A list of courses that could be included in the Diversity, Equity, and Inclusions category (some of which are already in the CCV catalog):
African American Literature; World Literature; Literature of Civil Rights Movements; Native American History; Abenaki Studies; African American History; Women in US History; Environmental Racism; American Holocaust; Race and Gender studies; The African American Struggle for Equality; Inequities in Public Health; and Inequities in the Criminal Justice System.
3. Include Essential Objectives in all courses that address Diversity, Equity, and Inclusion, to ensure that all courses are inclusive.

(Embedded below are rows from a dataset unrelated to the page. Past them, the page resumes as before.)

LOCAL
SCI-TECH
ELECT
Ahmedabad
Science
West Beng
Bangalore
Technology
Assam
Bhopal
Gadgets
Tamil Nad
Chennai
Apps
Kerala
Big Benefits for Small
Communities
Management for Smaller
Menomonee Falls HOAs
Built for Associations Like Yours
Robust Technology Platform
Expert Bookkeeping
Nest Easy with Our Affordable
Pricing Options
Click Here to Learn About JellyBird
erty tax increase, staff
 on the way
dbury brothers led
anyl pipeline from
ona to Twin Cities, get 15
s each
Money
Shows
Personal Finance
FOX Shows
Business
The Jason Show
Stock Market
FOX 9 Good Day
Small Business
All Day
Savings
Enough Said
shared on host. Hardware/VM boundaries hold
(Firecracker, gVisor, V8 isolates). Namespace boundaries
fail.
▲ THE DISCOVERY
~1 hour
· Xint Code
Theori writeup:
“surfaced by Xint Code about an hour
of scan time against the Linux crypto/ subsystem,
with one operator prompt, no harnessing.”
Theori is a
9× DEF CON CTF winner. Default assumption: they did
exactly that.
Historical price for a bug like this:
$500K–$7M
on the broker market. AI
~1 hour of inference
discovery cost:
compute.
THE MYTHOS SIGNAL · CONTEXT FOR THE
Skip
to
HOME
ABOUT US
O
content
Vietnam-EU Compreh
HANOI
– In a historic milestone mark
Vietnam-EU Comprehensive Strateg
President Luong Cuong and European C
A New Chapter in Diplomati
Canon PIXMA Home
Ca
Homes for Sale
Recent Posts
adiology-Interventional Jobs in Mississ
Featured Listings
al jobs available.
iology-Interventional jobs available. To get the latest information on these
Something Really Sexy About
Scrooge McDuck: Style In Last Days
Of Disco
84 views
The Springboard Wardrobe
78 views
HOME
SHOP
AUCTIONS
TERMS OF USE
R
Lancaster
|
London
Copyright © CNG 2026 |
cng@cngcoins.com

These objectives would include the words “race” “gender” “class” “diversity” and or “equity”.
All classes should include one Essential Objective that will demonstrate that listening and engaging in discussion with openness and respect to diverse perspectives are essential requirements for participation in civil society and are therefore requirements in all degree programs and in all professional fields:
- Discuss topics of race, gender, class and their intersections with a diverse group with respectful listening and engagement with diverse perspectives.
Suggested Essential Objectives:
- Intro to Psychology: Explore the contributions from traditionally underrepresented groups within the field of psychology; examine the impact of ethnocentrism in psychological research.
- English Composition: Read and discuss literary works by minority authors; demonstrate an understanding of their contribution to literature and society, and to increased empathy and understanding of minority perspectives.
- Current Environmental Issues: Discuss the socio-cultural and ethical influences that shape our understanding of environmental issues, including racial inequities.
- Moving toward Sustainability: Consider ways to respond to current inequities across the globe, including racism and inequitable distribution of resources, that would move us closer to ecological, social and economic sustainability.
- American History to 1865: Explore the development of slavery in America and analyze its impact on American society, politics, and culture.
- American History since 1865: Analyze the impact of segregation on American society and culture; discuss racial civil rights movements from Reconstruction to the present.
- World History II: Address the Post-Colonial Freedom Movements and their impact on global politics and society.
- For World History I and II: Discuss the impact of slavery on society and culture.
- Global Issues in the Media: Discuss the media blind spots that ignore coverage of African and other countries with minority nonwhite populations; discuss the impact of the American and European Empires and their economic and military interventions in the Global South, climate change as environmental racism, and their roots in White Supremacy.
- Vermont History: Learn the history of African Americans, Native Americans, and ethnic groups in Vermont; analyze the history of racism, white supremacy, and Eugenics, in Vermont.
- Intro to Criminal Justice: Identify racial disparities in the criminal justice system, and discuss police killings of African Americans; demonstrate familiarity with current debates on police and criminal justice reform, the major authors contributing to this discussion, and the cases that have sparked nationwide calls for police reform and defunding.
The CCV United Anti-Racism Working Group will continue to meet to discuss these issues. We recognize that faculty will need resources and support in order to make these changes, and we will continue to reach out to faculty for their feedback on these proposals. We hope that our Working Group can work with Curriculum Committees and the Academic Council towards making these necessary changes at CCV.